Ways that Money Habitudes can help alleviate social stigma:
- Easier to walk in the door – A lot of financial programs implicitly speak to clients and participants about having problems. For example, if you sign up to attend a “Get out of debt” class, it sends the message to others that you’re in debt. That can be stigmatizing and hard to admit. On the other hand, using Money Habitudes often means going to a first class or session that carries less stigma: “Discover your money personality type” or “Learn about your financial influences,” etc.
- Less confrontation and judgement – When people seek financial help, many of those interactions take on the tone of an expert telling a novice what to do. It can be very prescriptive and come across as “You’re not handling your finances well. I know how to do it better. You need to listen to me and do what I say.” That can make people feel shame or embarrassment. Money Habitudes cards produce a money personality profile, but they do not tell people that they are good or bad, smart or stupid, when it comes to money. They also start the process from a place where people are more comfortable and will share and reveal stories, which isn’t usually true of other first interactions.
- Avoiding numbers – A temptation of financial counseling and coaching is to jump right into numbers. This frequently means collecting receipts and making a budget. Not that there isn’t value in this step, but it can be a difficult introduction if someone feels uncomfortable or incompetent with numbers, math, spreadsheets and the like.

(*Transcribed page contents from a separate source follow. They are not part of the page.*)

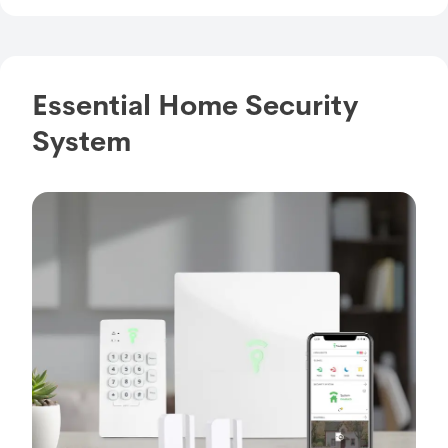
Essential Home Security
System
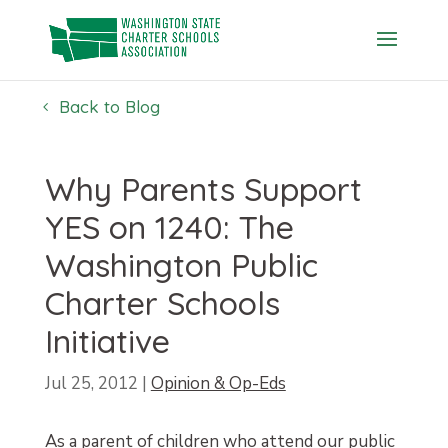
Skip
to
content
Back to Blog
Why Parents Support
YES on 1240: The
Washington Public
Charter Schools
Initiative
Jul 25, 2012
|
Opinion & Op-Eds
As a parent of children who attend our public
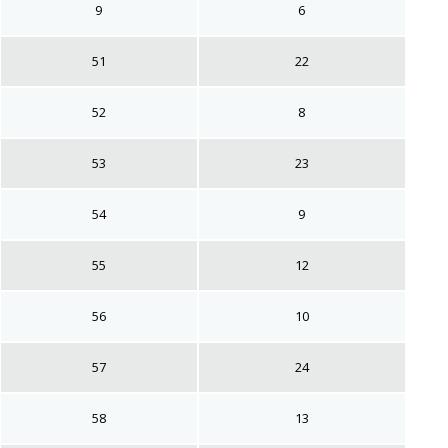
9
6
51
22
52
8
53
23
54
9
55
12
56
10
57
24
58
13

- Sympathy and empathy – As Goffman theorizes, there are people who are “stigmatized” and then there are those who are “normals” who do not bear that stigma. A subset of “normals” are people who are “wise” and are accepted by the “stigmatized” as understanding their difficult situation. Going through the Money Habitudes process – either as a staff training exercise or as an activity with clients – helps people relate better to one another. It makes it easier to share stories and understand that everyone has strengths and challenges around money; the activity underscores that everyone has financial habits and attitudes that can be helpful or harmful.
- Not the only one – One of the most helpful outcomes of doing Money Habitudes in a group is that people have that “Oh, yeah, me too” moment where they relate to one another. It can be really helpful to hear that you’re not the only one facing a problem and that other people have the same issues and often have wisdom to share about overcoming it.